Abstract

Active learning is an area of significant ongoing research interest for the classification of remotely sensed data, where obtaining efficient training data is both time consuming and expensive. The goal of active learning is to achieve high classification performance by querying as few samples as possible from a large unlabeled data pool. Traditional active learning frameworks all assume the existence of labeled samples for all classes of interest. However, in real-world applications, the unlabeled data pool may contain data from unknown classes that we are not aware of in advance, and a quick detection of them is useful for enriching our training set. In this scenario, traditional active learning methods may not effectively and rapidly detect the unknown classes. We proposed an active learning framework which provides robust classification performance with minimum manual labeling effort while simultaneously discovering unknown (missing) classes. The discovery of unknown classes is particularly suited to an active learning framework where an annotator is in the loop.
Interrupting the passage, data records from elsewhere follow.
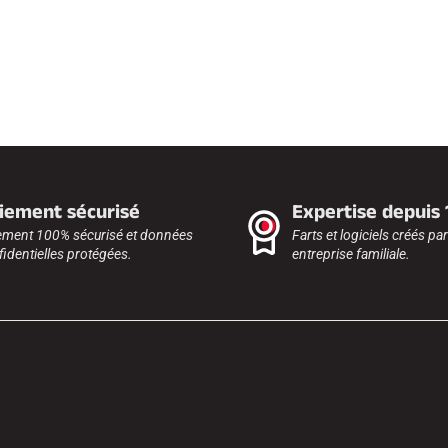
iement sécurisé
Expertise depuis
ement 100% sécurisé et données
Farts et logiciels créés pa
identielles protégées.
entreprise familiale.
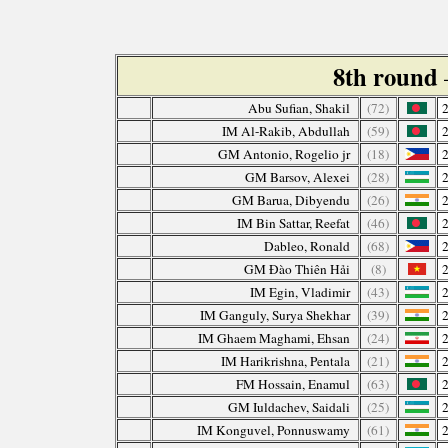
8th round
Abu Sufian, Shakil
(72)
IM Al-Rakib, Abdullah
(59)
GM Antonio, Rogelio jr
(18)
GM Barsov, Alexei
(28)
GM Barua, Dibyendu
(26)
IM Bin Sattar, Reefat
(46)
Dableo, Ronald
(68)
GM Đào Thiên Hải
(8)
IM Egin, Vladimir
(43)
IM Ganguly, Surya Shekhar
(39)
IM Ghaem Maghami, Ehsan
(24)
IM Harikrishna, Pentala
(21)
FM Hossain, Enamul
(63)
GM Iuldachev, Saidali
(25)
IM Konguvel, Ponnuswamy
(61)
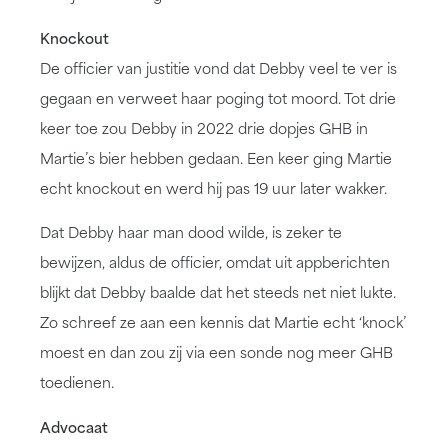
Knockout
De officier van justitie vond dat Debby veel te ver is
gegaan en verweet haar poging tot moord. Tot drie
keer toe zou Debby in 2022 drie dopjes GHB in
Martie’s bier hebben gedaan. Een keer ging Martie
echt knockout en werd hij pas 19 uur later wakker.
Dat Debby haar man dood wilde, is zeker te
bewijzen, aldus de officier, omdat uit appberichten
blijkt dat Debby baalde dat het steeds net niet lukte.
Zo schreef ze aan een kennis dat Martie echt ‘knock’
moest en dan zou zij via een sonde nog meer GHB
toedienen.
Advocaat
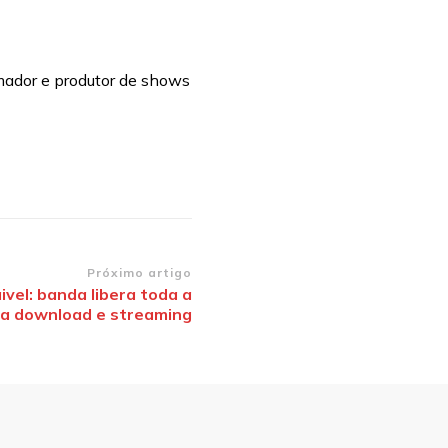
mador e produtor de shows
Próximo artigo
vel: banda libera toda a
ra download e streaming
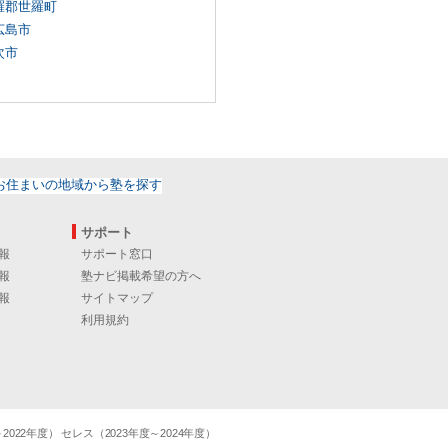
羅郡世羅町
広島市
次市
サポート
報
サポート窓口
報
塾ナビ掲載希望の方へ
報
サイトマップ
利用規約
22年度） セレス（2023年度～2024年度）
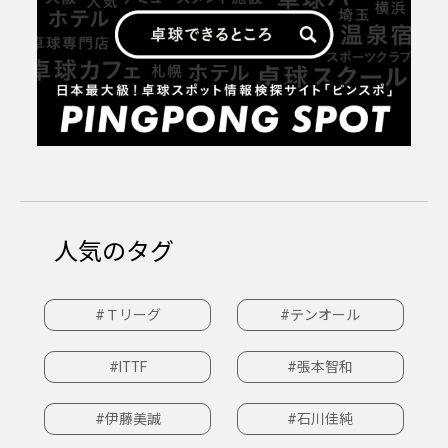
人気のタグ
#Ｔリーグ
#テンオール
#ITTF
#張本智和
#伊藤美誠
#石川佳純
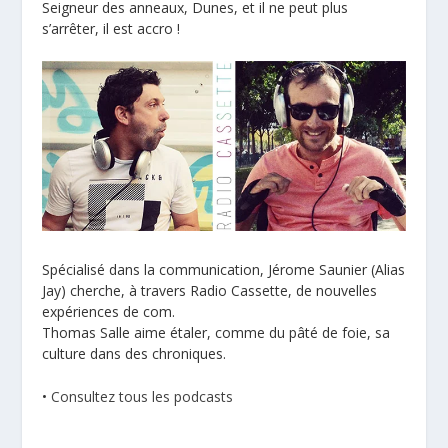
Seigneur des anneaux, Dunes, et il ne peut plus
s’arrêter, il est accro !
Spécialisé dans la communication, Jérome Saunier (Alias
Jay) cherche, à travers Radio Cassette, de nouvelles
expériences de com.
Thomas Salle aime étaler, comme du pâté de foie, sa
culture dans des chroniques.
•
Consultez tous les podcasts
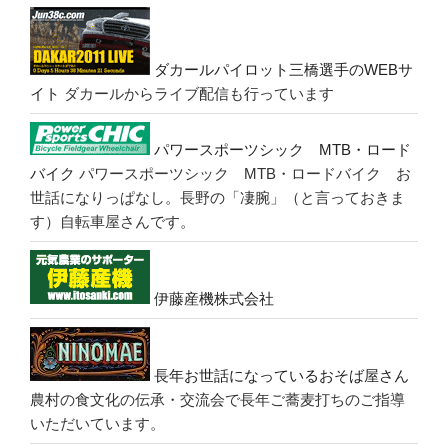
ダカールパイロット三橋選手のWEBサ
イト
ダカールからライブ配信も行っています
パワースポーツシック MTB・ロード
バイク
パワースポーツシック MTB・ロードバイク お
世話になりっぱなし。長野の「凄腕」（と言っておきま
す）自転車屋さんです。
伊藤産機株式会社
長年お世話になっているおそば屋さん
農村の食文化の伝承・交流会で長年ご蕎麦打ちのご指導
いただいています。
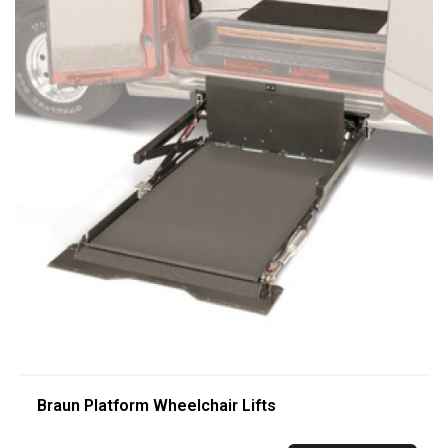
Braun Platform Wheelchair Lifts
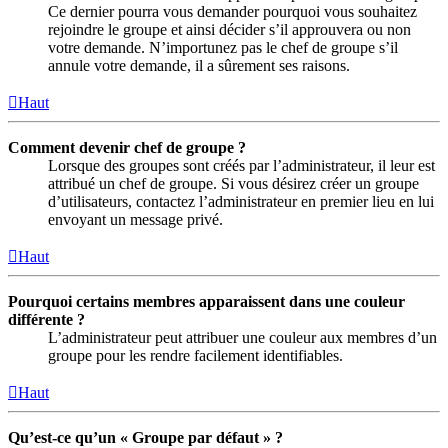
Ce dernier pourra vous demander pourquoi vous souhaitez
rejoindre le groupe et ainsi décider s’il approuvera ou non
votre demande. N’importunez pas le chef de groupe s’il
annule votre demande, il a sûrement ses raisons.
Haut
Comment devenir chef de groupe ?
Lorsque des groupes sont créés par l’administrateur, il leur est
attribué un chef de groupe. Si vous désirez créer un groupe
d’utilisateurs, contactez l’administrateur en premier lieu en lui
envoyant un message privé.
Haut
Pourquoi certains membres apparaissent dans une couleur
différente ?
L’administrateur peut attribuer une couleur aux membres d’un
groupe pour les rendre facilement identifiables.
Haut
Qu’est-ce qu’un « Groupe par défaut » ?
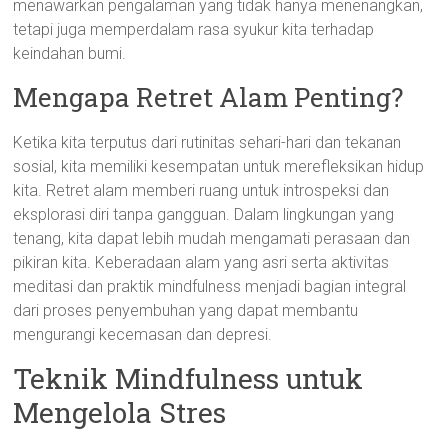
menawarkan pengalaman yang tidak hanya menenangkan,
tetapi juga memperdalam rasa syukur kita terhadap
keindahan bumi.
Mengapa Retret Alam Penting?
Ketika kita terputus dari rutinitas sehari-hari dan tekanan
sosial, kita memiliki kesempatan untuk merefleksikan hidup
kita. Retret alam memberi ruang untuk introspeksi dan
eksplorasi diri tanpa gangguan. Dalam lingkungan yang
tenang, kita dapat lebih mudah mengamati perasaan dan
pikiran kita. Keberadaan alam yang asri serta aktivitas
meditasi dan praktik mindfulness menjadi bagian integral
dari proses penyembuhan yang dapat membantu
mengurangi kecemasan dan depresi.
Teknik Mindfulness untuk
Mengelola Stres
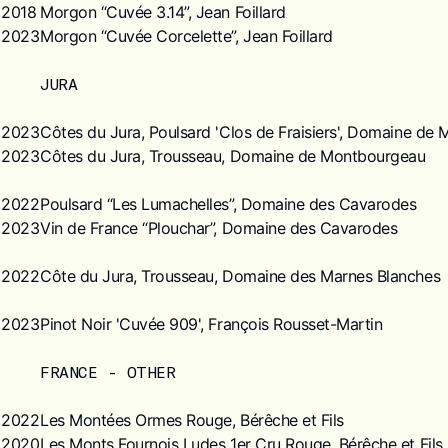
2018
Morgon “Cuvée 3.14”, Jean Foillard
2023
Morgon “Cuvée Corcelette”, Jean Foillard
JURA
2023
Côtes du Jura, Poulsard 'Clos de Fraisiers', Domaine de
2023
Côtes du Jura, Trousseau, Domaine de Montbourgeau
2022
Poulsard “Les Lumachelles”, Domaine des Cavarodes
2023
Vin de France “Plouchar”, Domaine des Cavarodes
2022
Côte du Jura, Trousseau, Domaine des Marnes Blanches
2023
Pinot Noir 'Cuvée 909', François Rousset-Martin
FRANCE - OTHER
2022
Les Montées Ormes Rouge, Bérêche et Fils
2020
Les Monts Fournois Ludes 1er Cru Rouge, Bérêche et Fils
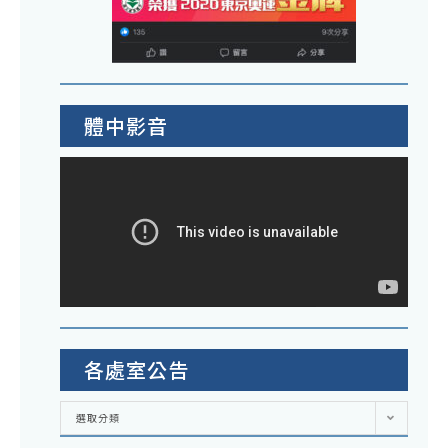
體中影音
各處室公告
各
選取分類
處
室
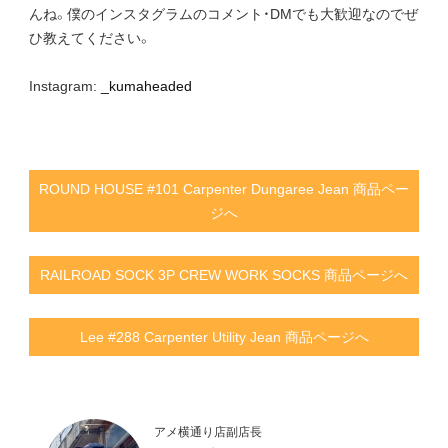
んね。僕のインスタグラムのコメント・DMでも大歓迎なのでぜ
ひ教えてください。
Instagram:
_kumaheaded
ROUND HOUSE #101 Carpenter Dungaree Jean 商品ペー
ジへ
RAILROAD SOCK 3P CREW WORK SOCKS 商品ページへ
Lee #288 Carpenter Utility Jean 商品ページへ
アメ横通り店副店長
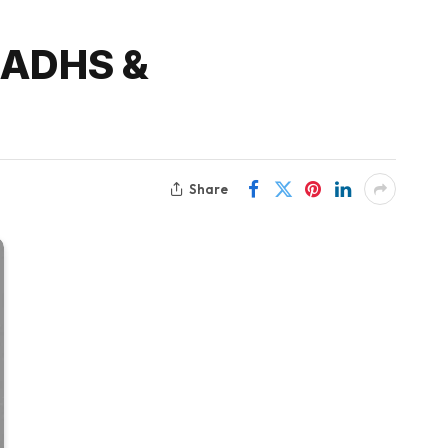
n ADHS &
Share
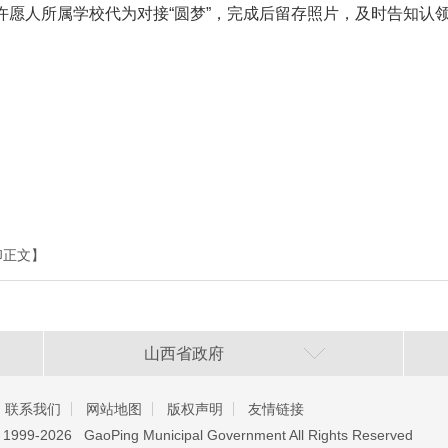
许愿人所属学校代为对接“圆梦”，完成后留存照片，及时告知认
印正文】
山西省政府
联系我们
网站地图
版权声明
友情链接
️ 1999-2026 GaoPing Municipal Government All Rights Reserved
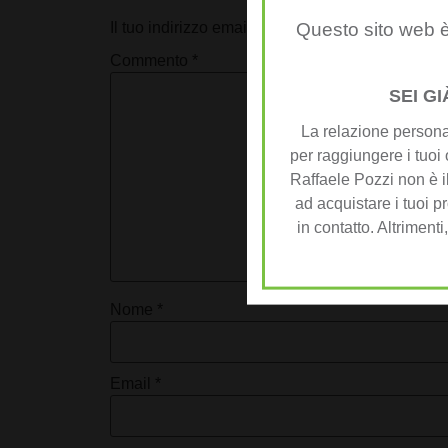
Il tuo indirizzo email non sarà pubblicato.
I camp
Questo sito web è
Commento
*
SEI G
La relazione personal
per raggiungere i tuoi 
Raffaele Pozzi non è il
ad acquistare i tuoi pr
in contatto. Altrimenti
Nome
*
Email
*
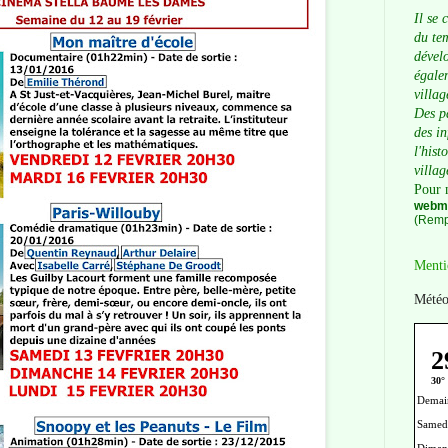
Il se 
du tem
dévelo
égalem
villag
Des p
des i
l'hist
villag
Pour 
webma
(Remp
Menti
Météo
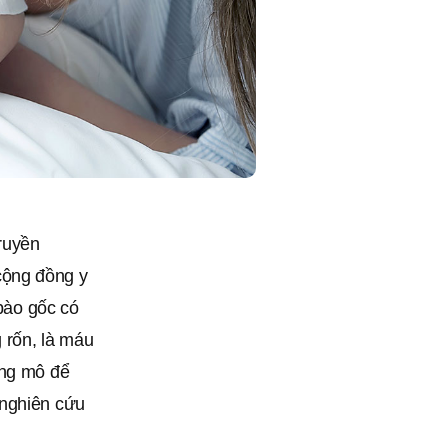
truyền
cộng đồng y
 bào gốc có
g rốn, là máu
ung mô để
 nghiên cứu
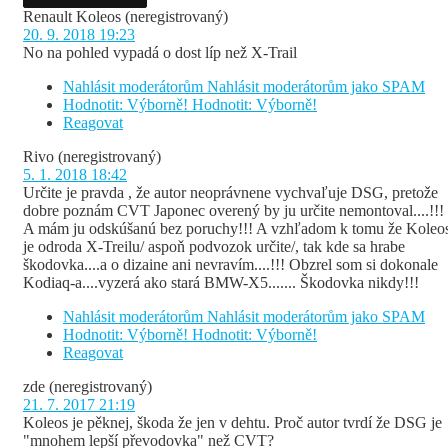
Renault Koleos
(neregistrovaný)
20. 9. 2018 19:23
No na pohled vypadá o dost líp než X-Trail
Nahlásit moderátorům
Nahlásit moderátorům jako SPAM
Hodnotit: Výborně!
Hodnotit: Výborně!
Reagovat
Rivo
(neregistrovaný)
5. 1. 2018 18:42
Určite je pravda , že autor neoprávnene vychvaľuje DSG, pretože
dobre poznám CVT Japonec overený by ju určite nemontoval....!!!
A mám ju odskúšanú bez poruchy!!! A vzhľadom k tomu že Koleo
je odroda X-Treilu/ aspoň podvozok určite/, tak kde sa hrabe
škodovka....a o dizaine ani nevravím....!!! Obzrel som si dokonale
Kodiaq-a....vyzerá ako stará BMW-X5....... Škodovka nikdy!!!
Nahlásit moderátorům
Nahlásit moderátorům jako SPAM
Hodnotit: Výborně!
Hodnotit: Výborně!
Reagovat
zde
(neregistrovaný)
21. 7. 2017 21:19
Koleos je pěknej, škoda že jen v dehtu. Proč autor tvrdí že DSG je
"mnohem lepší převodovka" než CVT?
A Dirichlet process mixture model is utilized in our proposed method to cluster the labeled and unlabeled samples as a whole. If unknown classes exist, they will emerge as new clusters which are different from other existing clusters occupied by known classes, and then, the proposed query strategy will give priority to querying samples in the new clusters. We present experimental results with hyperspectral data to show that our method provides better classification performance compared to existing active learning methods with or without unknown classes.